Task details: Keep every word of the entries and print them exactly; the pictures stay out.

###

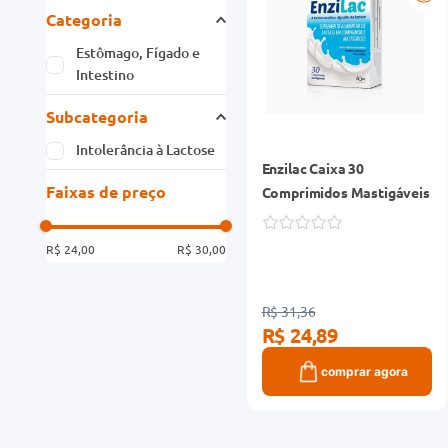
Categoria
Estômago, Fígado e
Intestino
Subcategoria
Intolerância à Lactose
Enzilac Caixa 30
Faixas de preço
Comprimidos Mastigáveis
R$ 24,00
R$ 30,00
R$ 31,36
R$ 24,89
comprar agora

###

Task output:
Categoria
Estômago, Fígado e
Intestino
Subcategoria
Intolerância à Lactose
Enzilac Caixa 30
Faixas de preço
Comprimidos Mastigáveis
R$ 24,00
R$ 30,00
R$ 31,36
R$ 24,89
comprar agora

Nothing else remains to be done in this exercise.